The ever-wonderful “Daughter” is played as medley with “W.M.A.” thrown in on the last couple minutes, and their “opera of incest and murder, you know, the stuff you read about at breakfast” suite of “Alive”, “Once”, and “Footsteps” is excellent. All in all, this collection is tremendous and is worth your time – it takes me back to a golden era of the PNW grunge heyday- one that Ed, Mike, Stone, Jeff, and Matt survived while so many have not (RIP Kurt, Layne, Chris, and so any others).
Key Tracks: “Rockin’ in the Free World”, Dissident”, “Last Exit”
Spotify album link: https://open.spotify.com/album/1D4fI3BbLIJL1aNhGztjUK?si=fhgswIwiTFWlqYM8pCfjVw
Atmosphere – Whenever – 12 tracks / 43 minutes
Slug and Ant are back with another collection of beats and thought-provoking rhymes.
With so many references to lakes (frozen and otherwise), it comes as no surprise that this duo proudly hails from Minnesota. On their latest effort, they continue to evolve into the thoughtful and peace and love embracing hip-hop group they’re becoming – and it works really well for them. “Love Each Other” is smooth and easy to listen to, and I dig the chorus: “If we knew each other, maybe we would love each other; or maybe we should wanna run far away to find a place the other could never discover”.
“Romance” finds Slug in rare form, as he raps about meeting a dream woman who talks of her desire to free Mumia Abu-Jamal while identifying various strains of marijuana. This line is slick: “hey pretty mama are your kids at school, you and I should go and find a swimming pool; better if it comes with a hotel room, that’ll let us check in before noon”. He also takes the opportunity to rhyme “gecko from Geico” and “white women celebrating Cinco de Mayo”, and references being the “droid they’re looking for”, for good measure. Good stuff.
The guitar riff on “Lovely” is jangly but groovy a la Two Feet, and carries this terrific track along with Nikki Jean’s backing vocals. On “You’re Gonna Go”, he laments a relationship that he knows will end, but going through with it anyway. “I’m not a victim, I’m not a victor; I’m just tryin’ to eavesdrop when the cosmos whisper… I don’t know where you’re gonna go, but I know, you’re gonna go”.
The constant effort and struggle to reach the top is the mantra on “The Ceiling”: “I been workin’ my whole life to touch the ceiling, don’t even know if I’d recognize the feelin’, but I been workin’ my whole life.” Keep up the work, and we will keep playing your shit while we keep working on ours, Slug.

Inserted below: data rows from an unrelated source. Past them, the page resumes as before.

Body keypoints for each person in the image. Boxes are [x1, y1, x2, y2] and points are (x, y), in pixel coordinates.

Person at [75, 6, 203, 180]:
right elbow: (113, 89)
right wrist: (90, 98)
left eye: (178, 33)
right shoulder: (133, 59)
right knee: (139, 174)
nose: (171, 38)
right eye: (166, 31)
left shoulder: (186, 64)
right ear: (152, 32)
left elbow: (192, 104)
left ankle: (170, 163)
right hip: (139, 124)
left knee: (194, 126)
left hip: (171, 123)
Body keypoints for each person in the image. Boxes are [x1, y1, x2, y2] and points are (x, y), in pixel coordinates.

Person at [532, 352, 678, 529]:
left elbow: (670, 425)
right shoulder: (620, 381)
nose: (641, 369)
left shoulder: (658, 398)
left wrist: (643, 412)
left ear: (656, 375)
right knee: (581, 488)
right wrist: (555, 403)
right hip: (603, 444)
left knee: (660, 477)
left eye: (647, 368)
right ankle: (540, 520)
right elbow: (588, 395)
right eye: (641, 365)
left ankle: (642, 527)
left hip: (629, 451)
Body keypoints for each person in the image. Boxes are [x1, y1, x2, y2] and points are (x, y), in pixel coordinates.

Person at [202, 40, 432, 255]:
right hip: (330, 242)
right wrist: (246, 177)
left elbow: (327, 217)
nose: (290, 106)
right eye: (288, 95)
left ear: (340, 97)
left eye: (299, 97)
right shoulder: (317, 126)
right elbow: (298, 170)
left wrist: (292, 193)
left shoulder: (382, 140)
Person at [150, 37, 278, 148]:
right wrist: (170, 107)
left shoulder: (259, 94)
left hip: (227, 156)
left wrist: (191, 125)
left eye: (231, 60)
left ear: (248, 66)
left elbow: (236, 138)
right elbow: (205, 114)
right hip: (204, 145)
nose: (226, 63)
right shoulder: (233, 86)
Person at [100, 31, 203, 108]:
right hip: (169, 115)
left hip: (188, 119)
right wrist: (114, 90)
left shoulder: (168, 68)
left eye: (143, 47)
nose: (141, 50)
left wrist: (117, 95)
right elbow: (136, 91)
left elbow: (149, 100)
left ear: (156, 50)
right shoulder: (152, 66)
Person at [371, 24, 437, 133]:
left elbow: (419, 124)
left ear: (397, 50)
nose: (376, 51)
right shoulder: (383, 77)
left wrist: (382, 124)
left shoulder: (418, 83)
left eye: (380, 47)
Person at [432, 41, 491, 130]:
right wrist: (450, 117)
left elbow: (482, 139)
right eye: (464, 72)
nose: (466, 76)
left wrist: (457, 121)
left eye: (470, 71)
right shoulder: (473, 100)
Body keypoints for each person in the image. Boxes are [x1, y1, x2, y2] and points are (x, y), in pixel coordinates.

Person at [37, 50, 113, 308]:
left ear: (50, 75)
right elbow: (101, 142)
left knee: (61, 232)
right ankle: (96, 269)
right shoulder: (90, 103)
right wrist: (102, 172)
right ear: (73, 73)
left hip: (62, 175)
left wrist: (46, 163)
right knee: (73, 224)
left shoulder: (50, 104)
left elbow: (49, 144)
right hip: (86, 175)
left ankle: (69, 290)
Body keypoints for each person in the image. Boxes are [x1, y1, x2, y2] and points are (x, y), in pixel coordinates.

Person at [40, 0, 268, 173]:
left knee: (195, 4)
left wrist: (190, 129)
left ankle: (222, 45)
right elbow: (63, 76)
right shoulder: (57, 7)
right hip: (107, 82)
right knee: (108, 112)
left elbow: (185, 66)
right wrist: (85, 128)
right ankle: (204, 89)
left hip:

Key Tracks: “Romance”, “You’re Gonna Go”, “Lovely”
Spotify album link: https://open.spotify.com/album/5P1zPxtGyoNhGEoZpAw8Tc?si=WaQYJ_UcTbm8Ogoqz3tzew
Foo Fighters – 0099925 (EP)
Yes, indeed, it’s yet another sample of tunes from their archives. This ten-song EP has three unreleased tracks including covers of The Obsessed’s “Iron and Stone” and Pink Floyd’s “Have a Cigar”, along with a Foo original “Make a Bet”. None of these move the needle for me, but there are a few gems among the 7 live recordings from 1999 and 2000 on their world tour behind There is Nothing Left to Lose. “Ain’t It the Life” is slow Foo at their best, and the loud/quiet dynamics of “Breakout” make for great live performances. On this take, Dave allows for some audience participation before belting it out so hard that I believe I can hear his vocal chords telling him to go fuck himself. Rawk!